*** Opening Dataset extract ***

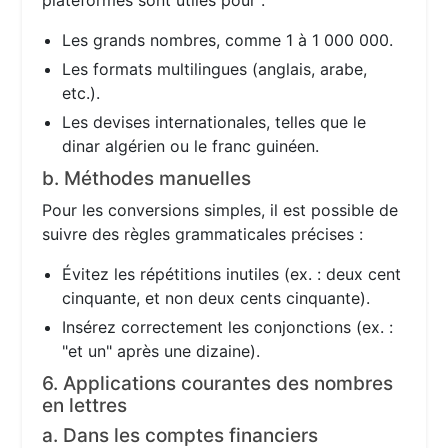
plateformes sont utiles pour :
Les grands nombres, comme 1 à 1 000 000.
Les formats multilingues (anglais, arabe,
etc.).
Les devises internationales, telles que le
dinar algérien ou le franc guinéen.
b. Méthodes manuelles
Pour les conversions simples, il est possible de
suivre des règles grammaticales précises :
Évitez les répétitions inutiles (ex. : deux cent
cinquante, et non deux cents cinquante).
Insérez correctement les conjonctions (ex. :
"et un" après une dizaine).
6. Applications courantes des nombres
en lettres
a. Dans les comptes financiers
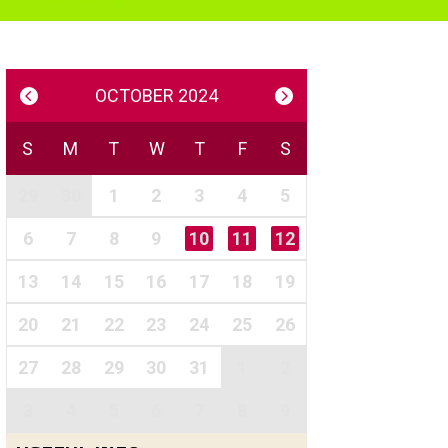
OCTOBER 2024
S
M
T
W
T
F
S
29
30
1
2
3
4
5
6
7
8
9
10
11
12
13
14
15
16
17
18
19
20
21
22
23
24
25
26
27
28
29
30
31
1
2
3
4
5
6
7
8
9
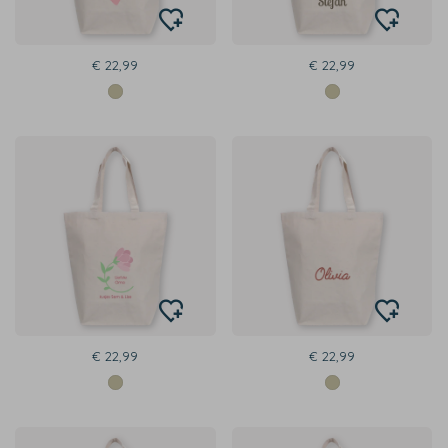
€ 22,99
€ 22,99
€ 22,99
€ 22,99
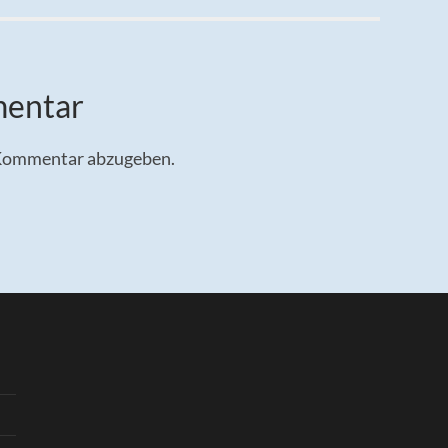
mentar
 Kommentar abzugeben.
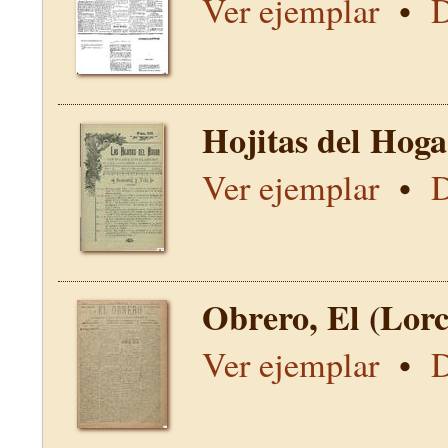
Ver ejemplar
•
D
Hojitas del Hoga
Ver ejemplar
•
D
Obrero, El (Lor
Ver ejemplar
•
D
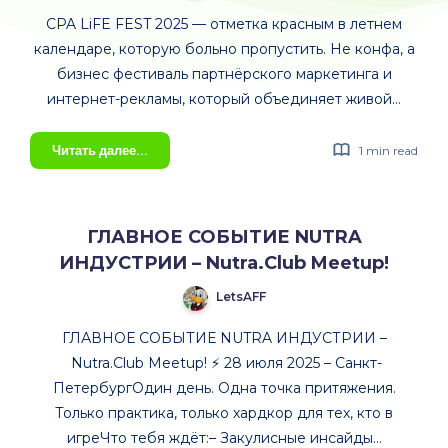
CPA LiFE FEST 2025 — отметка красным в летнем
календаре, которую больно пропустить. Не конфа, а
бизнес фестиваль партнёрского маркетинга и
интернет-рекламы, который объединяет живой…
CPA
Читать далее...
1 min read
LiFE
FEST
2025:
ГЛАВНОЕ СОБЫТИЕ NUTRA
2
ИНДУСТРИИ – Nutra.Club Meetup!
дня
живого
LetsAFF
нетворка,
шоу
ГЛАВНОЕ СОБЫТИЕ NUTRA ИНДУСТРИИ –
и
Nutra.Club Meetup! ⚡️ 28 июля 2025 – Санкт-
эмоций
ПетербургОдин день. Одна точка притяжения.
29–
Только практика, только хардкор для тех, кто в
30
игреЧто тебя ждёт:– Закулисные инсайды…
июля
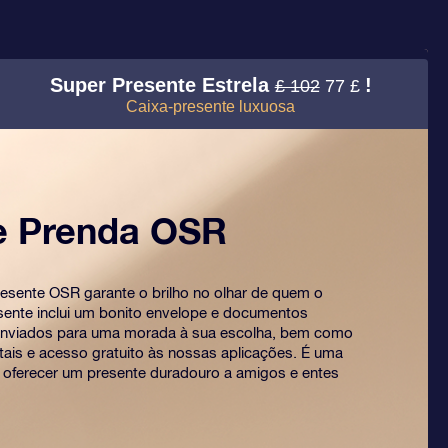
Super Presente Estrela
!
£ 102
77 £
Caixa-presente luxuosa
e Prenda OSR
esente OSR garante o brilho no olhar de quem o
sente inclui um bonito envelope e documentos
enviados para uma morada à sua escolha, bem como
ais e acesso gratuito às nossas aplicações. É uma
 oferecer um presente duradouro a amigos e entes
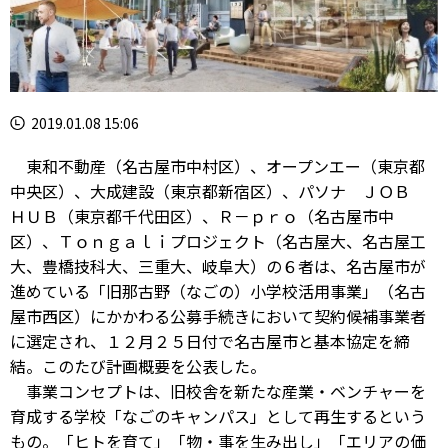
2019.01.08 15:06
東和不動産（名古屋市中村区）、オープンエー（東京都
中央区）、大成建設（東京都新宿区）、パソナ ＪＯＢ
ＨＵＢ（東京都千代田区）、Ｒ－ｐｒｏ（名古屋市中
区）、Ｔｏｎｇａｌｉプロジェクト（名古屋大、名古屋工
大、豊橋技科大、三重大、岐阜大）の６者は、名古屋市が
進めている「旧那古野（なごの）小学校活用事業」（名古
屋市西区）にかかわる公募手続きにおいて契約候補事業者
に選定され、１２月２５日付で名古屋市と基本協定を締
結。このたび計画概要を公表した。
事業コンセプトは、旧校舎を新たな産業・ベンチャーを
育成する学校「なごのキャンパス」として再生するという
もの。「ヒトを育て」「物・事を生み出し」「エリアの価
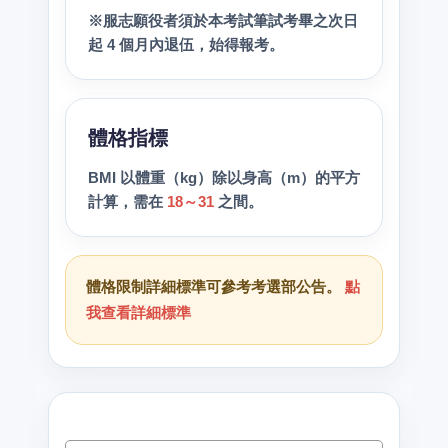
※服志願役者須於本考試筆試考畢之次日
起 4 個月內退伍，始得報考。
體格指標
BMI 以體重（kg）除以身高（m）的平方
計算，需在
18～31
之間。
體格限制詳細標準可參考考選部公告。
點
我查看詳細標準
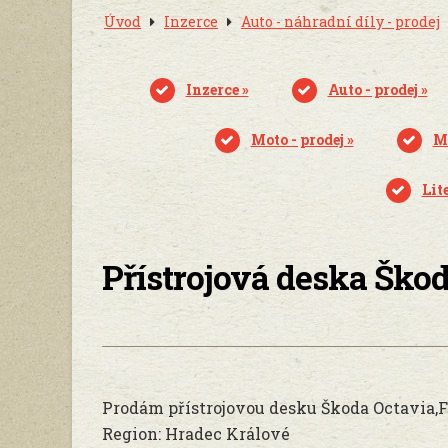
Úvod
Inzerce
Auto - náhradní díly - prodej
Inzerce »
Auto - prodej »
Moto - prodej »
Mo
Lite
Přístrojová deska Škod
Prodám přístrojovou desku Škoda Octavia,F
Region: Hradec Králové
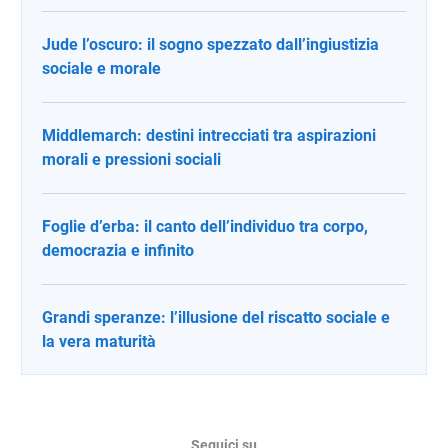
Jude l’oscuro: il sogno spezzato dall’ingiustizia
sociale e morale
Middlemarch: destini intrecciati tra aspirazioni
morali e pressioni sociali
Foglie d’erba: il canto dell’individuo tra corpo,
democrazia e infinito
Grandi speranze: l’illusione del riscatto sociale e
la vera maturità
Seguici su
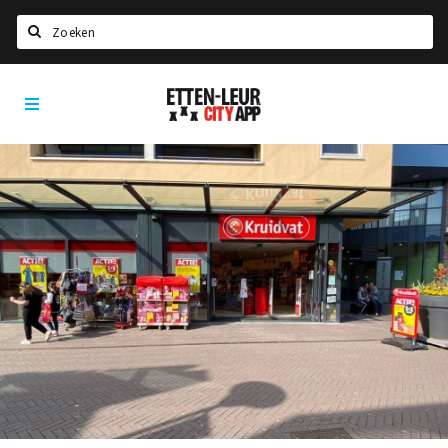
Zoeken
Etten-
Home
Leur
City
Agenda
App
Deals
Party pics
Nieuws, interviews & blogs
Eten
Drinken
Slapen
Recreatief
Winkels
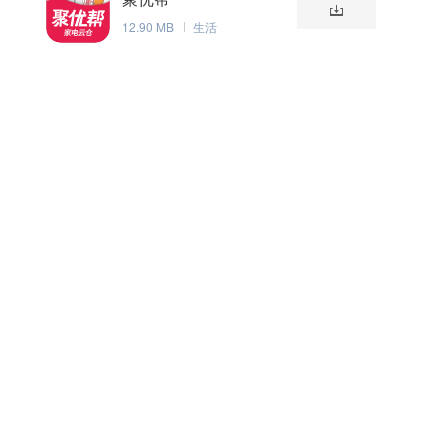
12.90 MB
生活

*** Closing Dataset extract ***

__Exercise brief__: Using the entries, return every line where the word "deux" can be found.

__Response to this exercise__:
Évitez les répétitions inutiles (ex. : deux cent
cinquante, et non deux cents cinquante).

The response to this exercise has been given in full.